> **What you are asked to do**
Copy, word for word, each line of the data below from the first through the line containing "ри таджика выкопали", and stop there.

> **Dataset content**
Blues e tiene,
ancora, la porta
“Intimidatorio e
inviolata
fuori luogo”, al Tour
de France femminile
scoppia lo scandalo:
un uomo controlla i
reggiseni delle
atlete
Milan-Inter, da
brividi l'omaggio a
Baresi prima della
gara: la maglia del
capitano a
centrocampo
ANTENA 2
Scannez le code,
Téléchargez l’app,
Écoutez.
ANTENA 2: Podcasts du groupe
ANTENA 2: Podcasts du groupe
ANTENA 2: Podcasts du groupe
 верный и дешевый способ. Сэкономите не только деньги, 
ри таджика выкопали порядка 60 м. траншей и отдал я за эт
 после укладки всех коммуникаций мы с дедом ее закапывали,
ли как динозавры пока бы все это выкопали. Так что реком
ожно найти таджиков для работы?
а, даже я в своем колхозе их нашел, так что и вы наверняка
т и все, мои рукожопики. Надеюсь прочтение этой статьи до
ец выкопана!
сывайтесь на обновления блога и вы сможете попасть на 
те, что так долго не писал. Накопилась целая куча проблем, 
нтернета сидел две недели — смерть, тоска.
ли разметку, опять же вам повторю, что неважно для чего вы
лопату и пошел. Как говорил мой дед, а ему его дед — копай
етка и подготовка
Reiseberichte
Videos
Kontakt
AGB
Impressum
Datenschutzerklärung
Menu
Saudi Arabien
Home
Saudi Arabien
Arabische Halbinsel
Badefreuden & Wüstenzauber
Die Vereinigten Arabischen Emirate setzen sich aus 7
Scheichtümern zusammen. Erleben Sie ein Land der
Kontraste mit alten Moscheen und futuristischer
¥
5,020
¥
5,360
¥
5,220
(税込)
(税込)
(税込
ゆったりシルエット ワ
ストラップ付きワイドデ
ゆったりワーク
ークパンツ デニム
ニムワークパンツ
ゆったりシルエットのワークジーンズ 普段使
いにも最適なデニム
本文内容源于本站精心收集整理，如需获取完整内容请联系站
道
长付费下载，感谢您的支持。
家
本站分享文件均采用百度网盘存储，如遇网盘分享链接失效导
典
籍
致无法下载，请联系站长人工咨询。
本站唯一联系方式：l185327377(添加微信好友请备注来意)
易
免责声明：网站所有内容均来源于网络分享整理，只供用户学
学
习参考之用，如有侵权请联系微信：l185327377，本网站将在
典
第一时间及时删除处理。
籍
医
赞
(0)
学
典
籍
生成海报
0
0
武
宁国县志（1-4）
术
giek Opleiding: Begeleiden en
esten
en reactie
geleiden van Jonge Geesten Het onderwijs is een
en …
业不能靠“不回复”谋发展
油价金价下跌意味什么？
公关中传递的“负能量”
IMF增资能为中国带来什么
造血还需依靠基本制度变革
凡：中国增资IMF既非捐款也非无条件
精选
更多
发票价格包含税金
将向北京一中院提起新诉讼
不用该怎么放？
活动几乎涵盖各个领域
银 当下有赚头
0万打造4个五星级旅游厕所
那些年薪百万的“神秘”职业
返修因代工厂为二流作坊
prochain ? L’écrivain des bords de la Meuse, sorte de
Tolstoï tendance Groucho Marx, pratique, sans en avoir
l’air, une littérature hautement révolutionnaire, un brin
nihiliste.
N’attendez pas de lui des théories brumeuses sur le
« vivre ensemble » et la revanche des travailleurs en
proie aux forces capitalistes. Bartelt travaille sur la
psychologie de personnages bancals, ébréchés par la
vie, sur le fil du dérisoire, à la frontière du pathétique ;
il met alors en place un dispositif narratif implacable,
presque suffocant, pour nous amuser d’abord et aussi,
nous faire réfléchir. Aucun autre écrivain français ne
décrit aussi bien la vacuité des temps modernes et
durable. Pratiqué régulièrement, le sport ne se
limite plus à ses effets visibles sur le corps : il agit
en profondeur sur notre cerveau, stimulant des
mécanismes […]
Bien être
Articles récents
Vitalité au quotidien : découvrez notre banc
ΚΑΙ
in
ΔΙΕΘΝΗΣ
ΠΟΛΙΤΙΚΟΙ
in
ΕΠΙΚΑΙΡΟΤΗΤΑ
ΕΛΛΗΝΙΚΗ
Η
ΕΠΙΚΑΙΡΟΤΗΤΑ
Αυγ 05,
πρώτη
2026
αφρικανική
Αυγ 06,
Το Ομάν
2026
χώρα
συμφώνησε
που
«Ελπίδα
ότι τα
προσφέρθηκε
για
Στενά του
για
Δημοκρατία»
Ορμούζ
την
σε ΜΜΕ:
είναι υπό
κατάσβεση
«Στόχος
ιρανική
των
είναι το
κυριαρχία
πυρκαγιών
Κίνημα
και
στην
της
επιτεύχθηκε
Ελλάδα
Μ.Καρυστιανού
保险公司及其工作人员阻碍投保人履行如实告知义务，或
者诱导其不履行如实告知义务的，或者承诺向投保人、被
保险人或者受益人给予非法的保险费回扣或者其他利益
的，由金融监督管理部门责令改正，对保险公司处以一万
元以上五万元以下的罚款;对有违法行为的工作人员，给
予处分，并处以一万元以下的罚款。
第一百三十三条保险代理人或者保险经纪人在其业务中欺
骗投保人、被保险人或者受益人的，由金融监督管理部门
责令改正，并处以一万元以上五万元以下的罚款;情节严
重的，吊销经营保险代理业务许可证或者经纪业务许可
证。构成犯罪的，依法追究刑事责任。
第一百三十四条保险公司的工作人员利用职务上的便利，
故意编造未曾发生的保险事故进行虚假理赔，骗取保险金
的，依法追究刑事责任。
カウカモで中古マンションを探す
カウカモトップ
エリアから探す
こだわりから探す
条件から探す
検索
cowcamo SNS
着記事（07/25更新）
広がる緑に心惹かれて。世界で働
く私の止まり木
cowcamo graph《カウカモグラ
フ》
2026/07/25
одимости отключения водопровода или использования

> **Answer space**
Blues e tiene,
ancora, la porta
“Intimidatorio e
inviolata
fuori luogo”, al Tour
de France femminile
scoppia lo scandalo:
un uomo controlla i
reggiseni delle
atlete
Milan-Inter, da
brividi l'omaggio a
Baresi prima della
gara: la maglia del
capitano a
centrocampo
ANTENA 2
Scannez le code,
Téléchargez l’app,
Écoutez.
ANTENA 2: Podcasts du groupe
ANTENA 2: Podcasts du groupe
ANTENA 2: Podcasts du groupe
 верный и дешевый способ. Сэкономите не только деньги, 
ри таджика выкопали порядка 60 м. траншей и отдал я за эт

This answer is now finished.